Impacts of Culture for American Businesses Abroad
U.S. firms that decide to go global experience unique challenges that are not particularly present in typical domestic businesses. Companies that have relations abroad are often met with significant cultural differences that can impact the business – either positively or negatively. The importance of cultural intelligence has led to an increase in cross-cultural training; yet, some firms refuse to acknowledge the significant role that culture plays in their international business. A lack of cultural awareness inherently implies an arrogance that has been associated with American culture by other countries. By ignoring cultural differences, American companies reveal an underlying desire to make money without taking the time to know their partners or employees abroad. Such ignorance can be avoided at a relatively low cost; nevertheless, some businesses manage to fail miserably because of a lack of cultural understanding.

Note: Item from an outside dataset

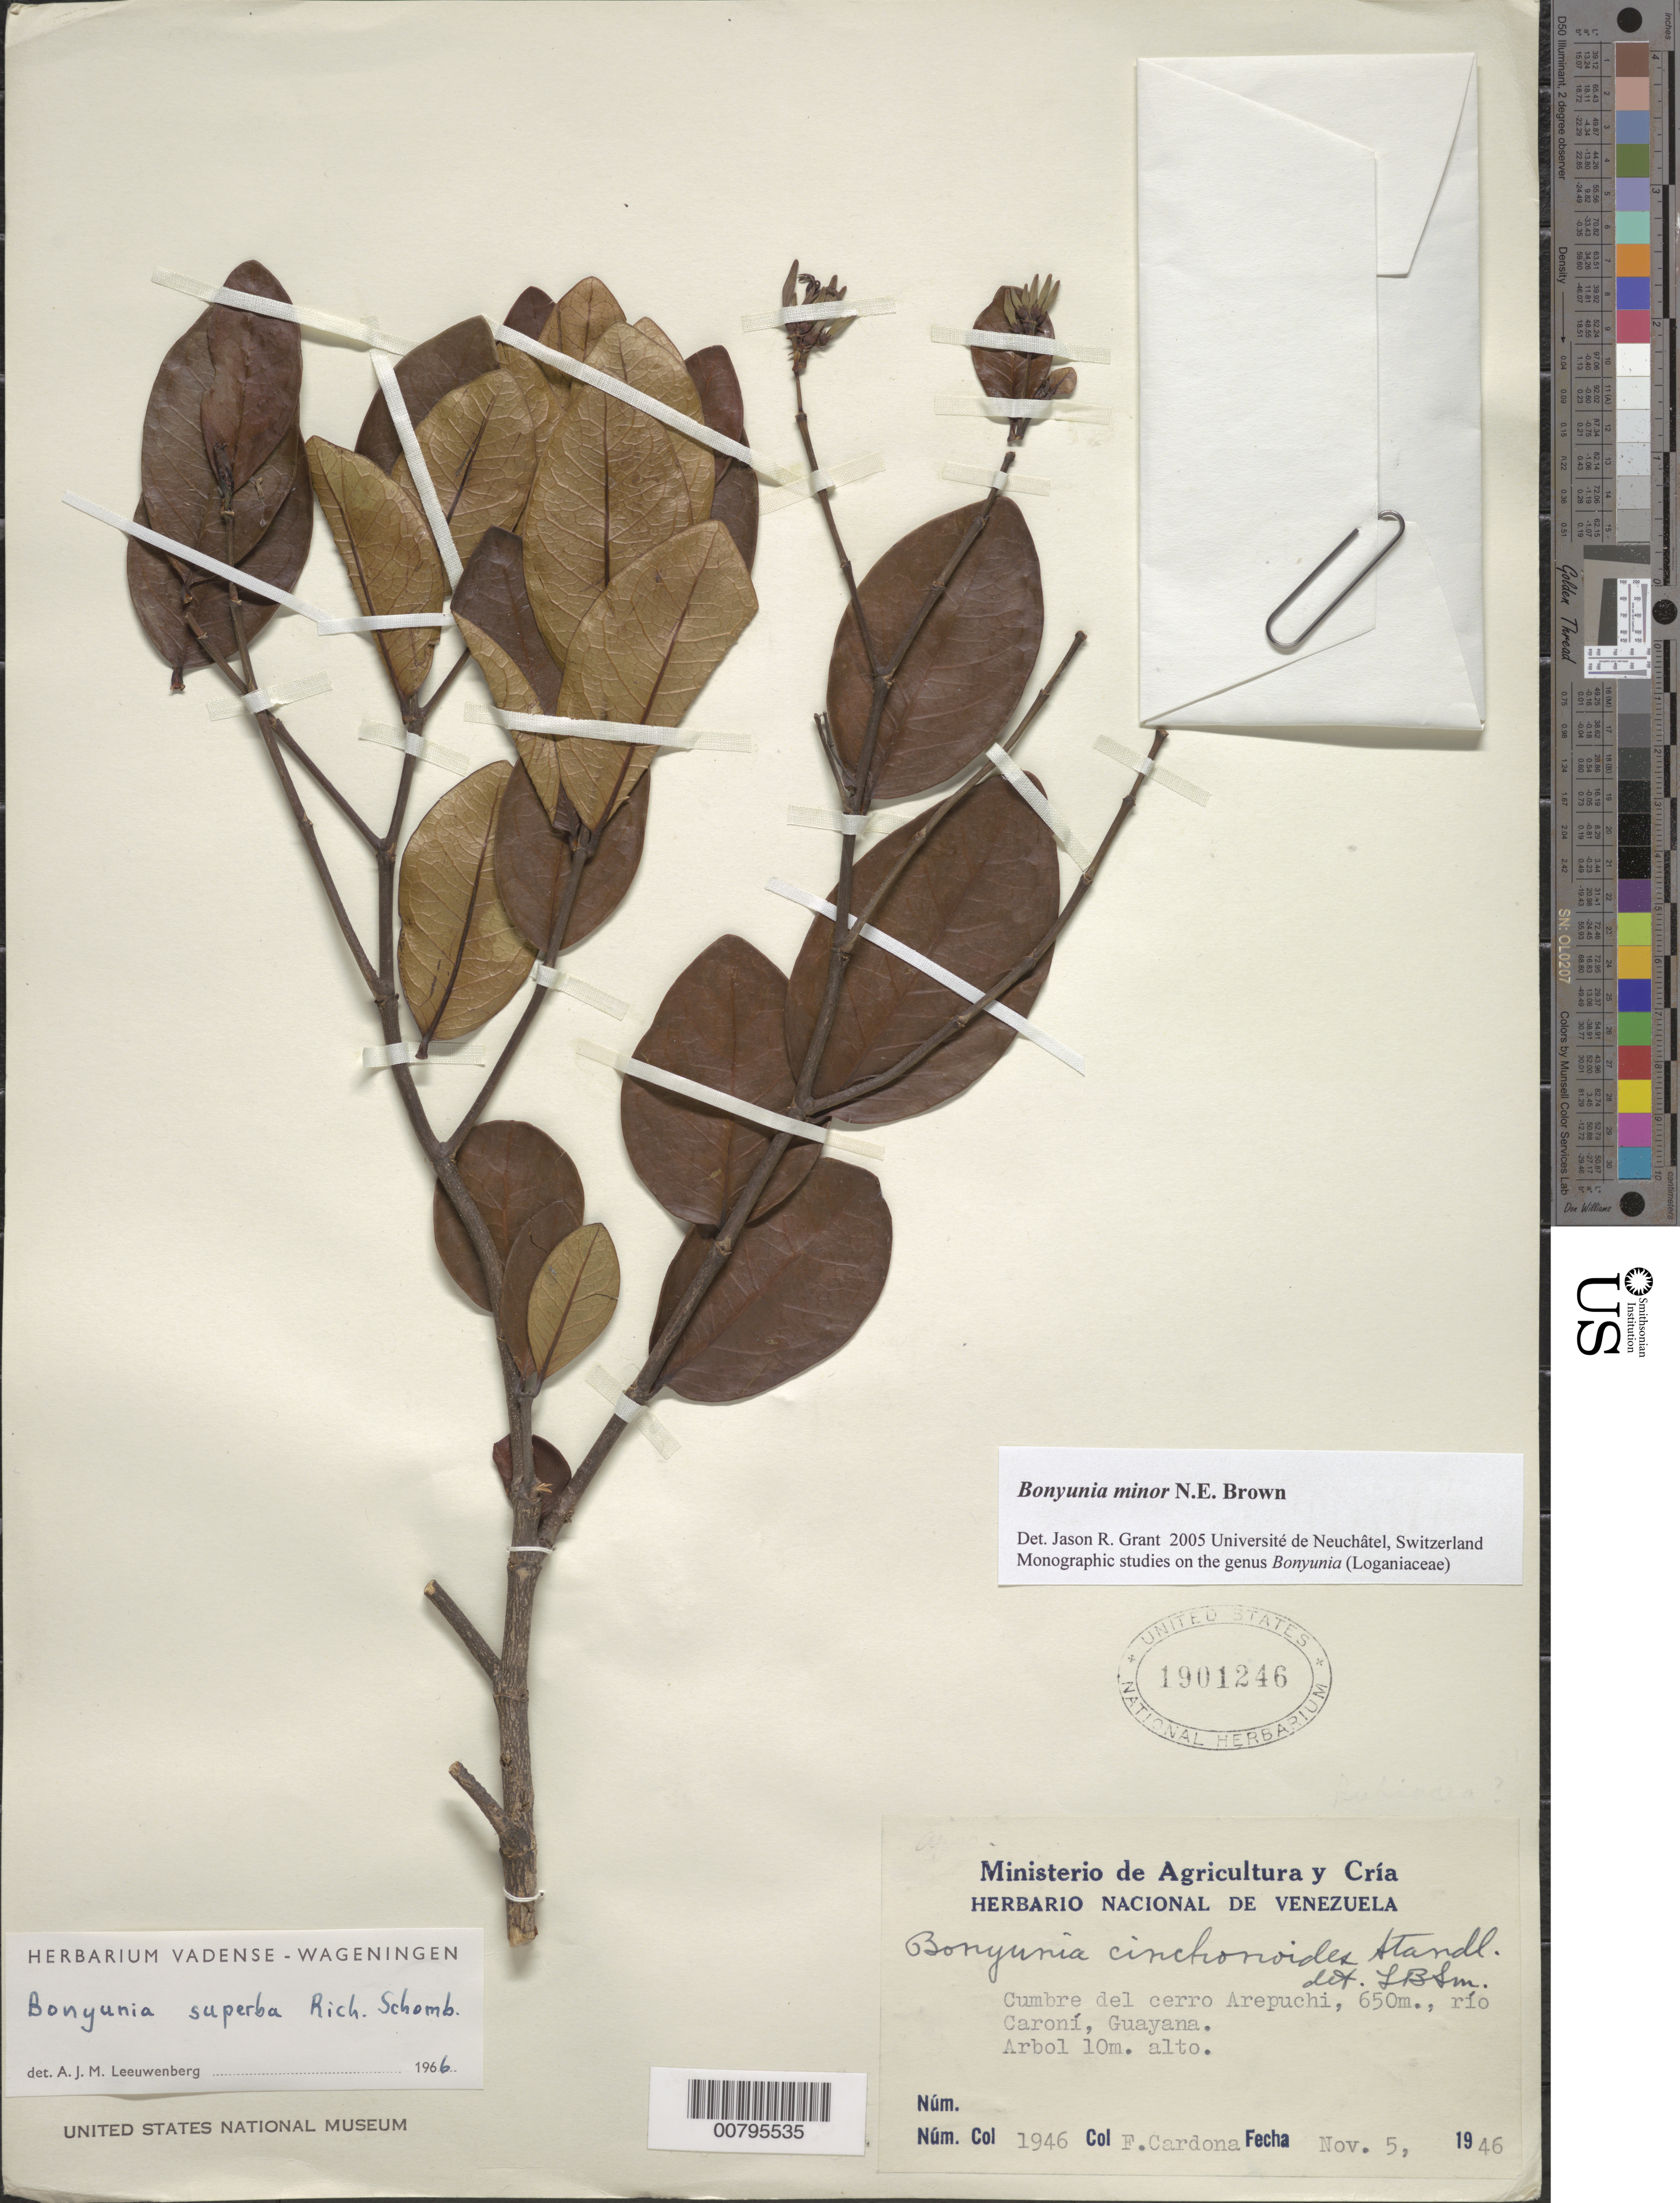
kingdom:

There are many difficulties associated with culture that could result in a firm’s reluctance to provide training to address the issue. In fact, the very definition of culture has been long debated. Hill (2011) explains that “scholars have never been able to agree on a simple definition of culture” (p.94). Most contemporary definitions describe culture as the lifestyle of a society driven by values and norms. By this characterization, a firm might feel overwhelmed by the vast amount of information that might come with learning the values and norms of their partners abroad. Additionally, “recent research suggests that that the relative importance of the different subcultures (identity salience) depends on the kind of behavior that is being analyzed” (Vogt, Beck, & Gregory, 2010) – further convoluting the prospect of cultural literacy (p.7). Companies operating in many countries might feel that learning about so many cultures would be costly and time consuming.